Opinion
22-55501
01-27-2023
NOT FOR PUBLICATION
Submitted January 18, 2023[**]
Appeal from the United States District Court for the Central District of California Christina A. Snyder, District Judge, Presiding, D.C. No. 2:21-cv-07120-CAS-KES
Before: GRABER, PAEZ, and NGUYEN, Circuit Judges.
MEMORANDUM [*]
Federal prisoner Edgar Vasquez appeals pro se from the district court's judgment denying his 28 U.S.C. § 2241 habeas petition, which challenged the Bureau of Prisons' ("BOP") determination that he is not entitled to foreign labor credit. We have jurisdiction under 28 U.S.C. § 1291. We review the denial of a § 2241 petition de novo, see Lane v. Swain, 910 F.3d 1293, 1295 (9th Cir. 2018), and we affirm.

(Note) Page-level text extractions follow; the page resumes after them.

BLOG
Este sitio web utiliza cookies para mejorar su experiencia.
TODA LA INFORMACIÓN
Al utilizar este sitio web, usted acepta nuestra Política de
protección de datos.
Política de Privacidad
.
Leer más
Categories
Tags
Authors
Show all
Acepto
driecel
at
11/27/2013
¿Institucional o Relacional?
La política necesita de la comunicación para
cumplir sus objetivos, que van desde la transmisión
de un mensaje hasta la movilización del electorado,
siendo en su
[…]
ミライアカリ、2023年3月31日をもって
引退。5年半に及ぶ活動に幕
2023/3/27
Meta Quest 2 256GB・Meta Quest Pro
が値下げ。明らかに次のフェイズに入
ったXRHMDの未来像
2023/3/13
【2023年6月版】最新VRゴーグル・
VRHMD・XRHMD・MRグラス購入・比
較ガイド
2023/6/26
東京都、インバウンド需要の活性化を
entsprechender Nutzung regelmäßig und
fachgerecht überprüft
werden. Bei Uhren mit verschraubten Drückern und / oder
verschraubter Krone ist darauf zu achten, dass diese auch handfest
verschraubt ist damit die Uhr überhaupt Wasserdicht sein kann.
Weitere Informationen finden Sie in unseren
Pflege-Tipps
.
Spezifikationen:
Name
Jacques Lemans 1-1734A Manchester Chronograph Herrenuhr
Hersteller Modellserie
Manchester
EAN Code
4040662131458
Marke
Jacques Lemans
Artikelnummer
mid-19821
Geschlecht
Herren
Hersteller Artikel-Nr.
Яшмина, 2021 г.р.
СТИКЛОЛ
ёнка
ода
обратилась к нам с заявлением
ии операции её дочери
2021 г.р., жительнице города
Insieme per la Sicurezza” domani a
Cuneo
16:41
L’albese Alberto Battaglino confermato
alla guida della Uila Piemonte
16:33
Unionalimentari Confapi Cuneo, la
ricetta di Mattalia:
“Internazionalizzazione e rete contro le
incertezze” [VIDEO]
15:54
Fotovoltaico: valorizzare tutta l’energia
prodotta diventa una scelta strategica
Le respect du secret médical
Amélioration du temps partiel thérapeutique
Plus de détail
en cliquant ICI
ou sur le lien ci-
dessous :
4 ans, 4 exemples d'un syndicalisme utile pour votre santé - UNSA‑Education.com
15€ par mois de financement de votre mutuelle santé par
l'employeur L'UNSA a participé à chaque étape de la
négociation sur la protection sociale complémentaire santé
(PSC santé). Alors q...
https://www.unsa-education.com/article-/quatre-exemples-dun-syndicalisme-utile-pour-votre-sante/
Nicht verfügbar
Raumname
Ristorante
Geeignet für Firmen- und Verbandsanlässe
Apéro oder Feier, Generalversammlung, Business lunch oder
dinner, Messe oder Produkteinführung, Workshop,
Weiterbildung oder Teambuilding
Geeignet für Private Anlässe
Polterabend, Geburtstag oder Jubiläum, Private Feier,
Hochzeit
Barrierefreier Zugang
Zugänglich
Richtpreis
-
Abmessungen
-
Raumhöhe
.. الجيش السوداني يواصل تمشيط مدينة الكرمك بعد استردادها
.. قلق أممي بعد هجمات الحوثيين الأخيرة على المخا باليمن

Vasquez contends that the BOP's refusal to award him foreign labor credit is improperly based on its requirement that the documents provided by Mexican authorities contain specific language not required by treaty or statute. We disagree. Although the documentation Mexico prepared as part of Vasquez's transfer to BOP custody noted that Vasquez had 712 "labour days," Mexico did not award Vasquez any "reduced days" towards the completion of his 20-year sentence. Rather, the listed completion date and calculated time remaining on Vasquez's sentence demonstrate that Mexico expected Vasquez to serve his full 20-year sentence. Based on the information provided by Mexico, the BOP did not err by declining to award Vasquez any foreign labor credit. See 18 U.S.C. § 4105(c)(1) (prisoner is entitled to foreign labor credit "which had been given by the transferring country for time served as of the time of the transfer").
We do not consider Vasquez's remaining arguments because they were either not raised below or not specifically and distinctly raised and argued in the opening brief. See Padgett v. Wright, 587 F.3d 983, 985 n.2 (9th Cir. 2009).
We treat Vasquez's inclusion of a "Renewed/Reformed Mexican Foreign Labor Credits Documents/Transcripts," which Vasquez acknowledges he did not present to the BOP or the district court, as a motion to supplement the record. So treated, the motion is denied.
AFFIRMED.
[*] This disposition is not appropriate for publication and is not precedent except as provided by Ninth Circuit Rule 36-3.
[**] The panel unanimously concludes this case is suitable for decision without oral argument. See Fed. R. App. P. 34(a)(2).